— begin —

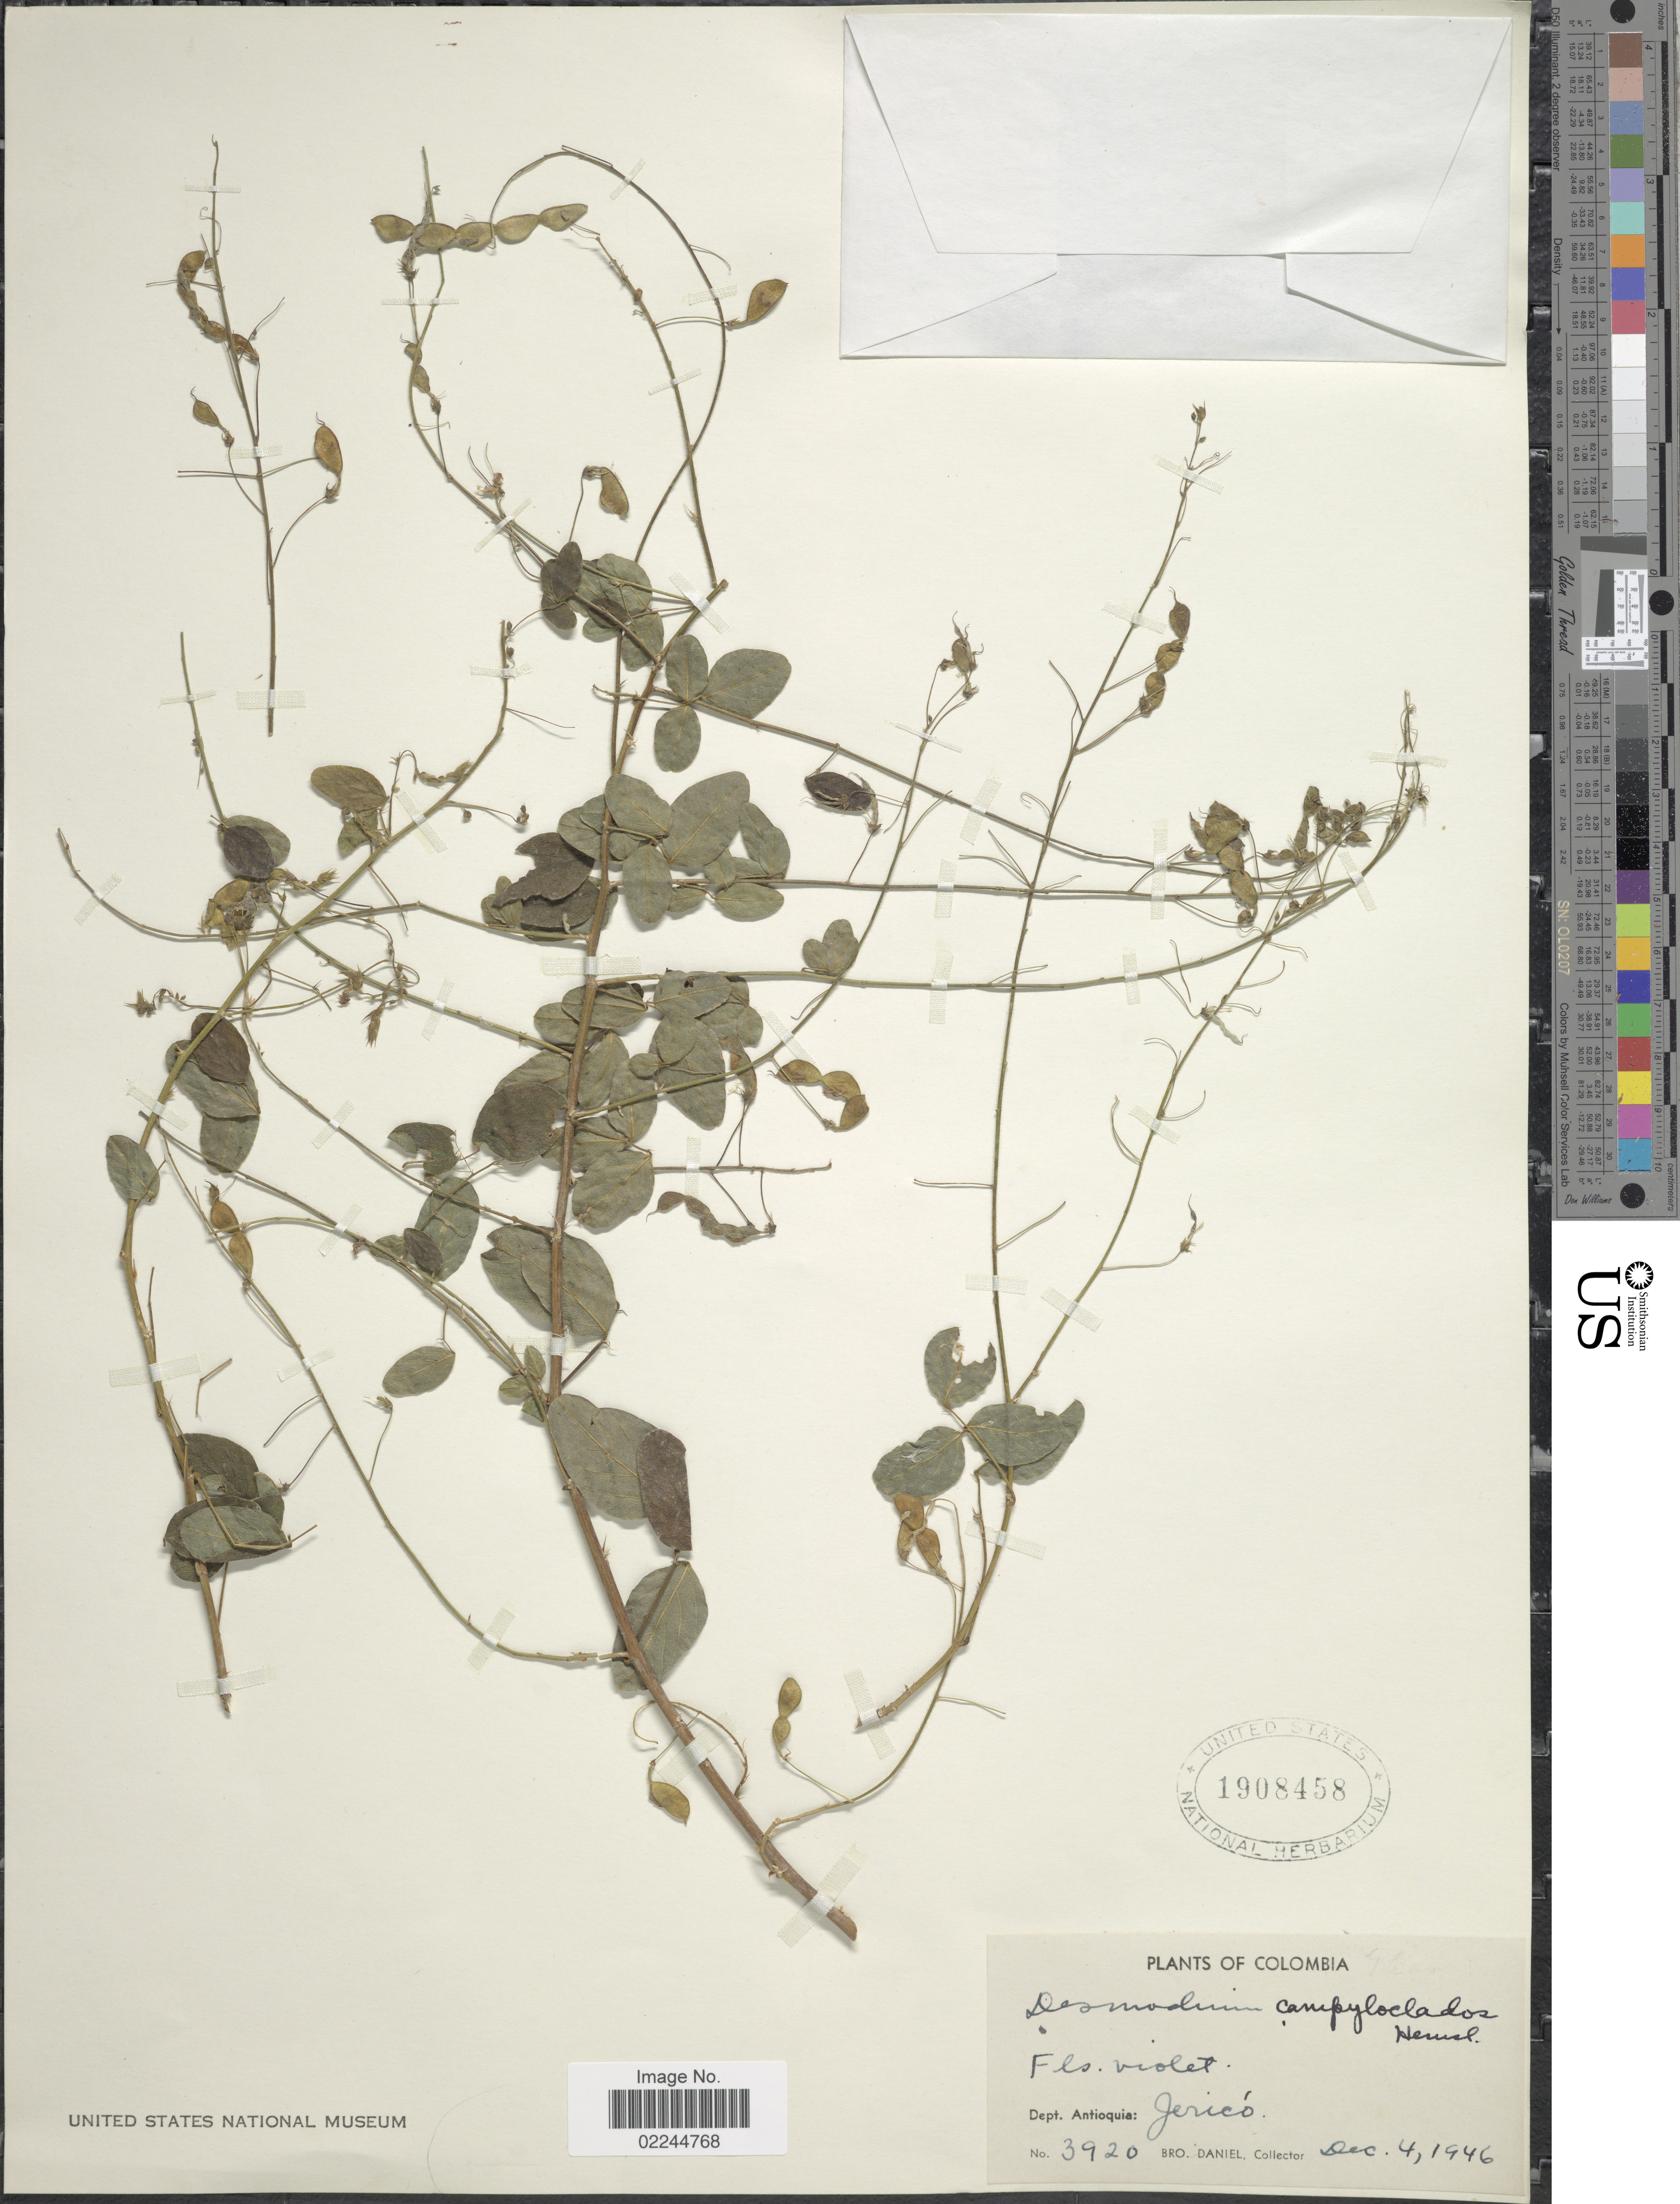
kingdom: Plantae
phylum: Tracheophyta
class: Magnoliopsida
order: Fabales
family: Fabaceae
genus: Desmodium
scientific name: Desmodium campyloclados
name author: Hemsl.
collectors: Bro. Daniel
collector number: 3920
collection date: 1946-12-04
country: Colombia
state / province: Antioquia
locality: Jerico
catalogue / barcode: US 1908458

— end —

■ **The problem**
Could you reproduce the rows exactly, from the line with "name author: Hemsl." up to and including the last line of the rows?

■ **Correct output**
name author: Hemsl.
collectors: Bro. Daniel
collector number: 3920
collection date: 1946-12-04
country: Colombia
state / province: Antioquia
locality: Jerico
catalogue / barcode: US 1908458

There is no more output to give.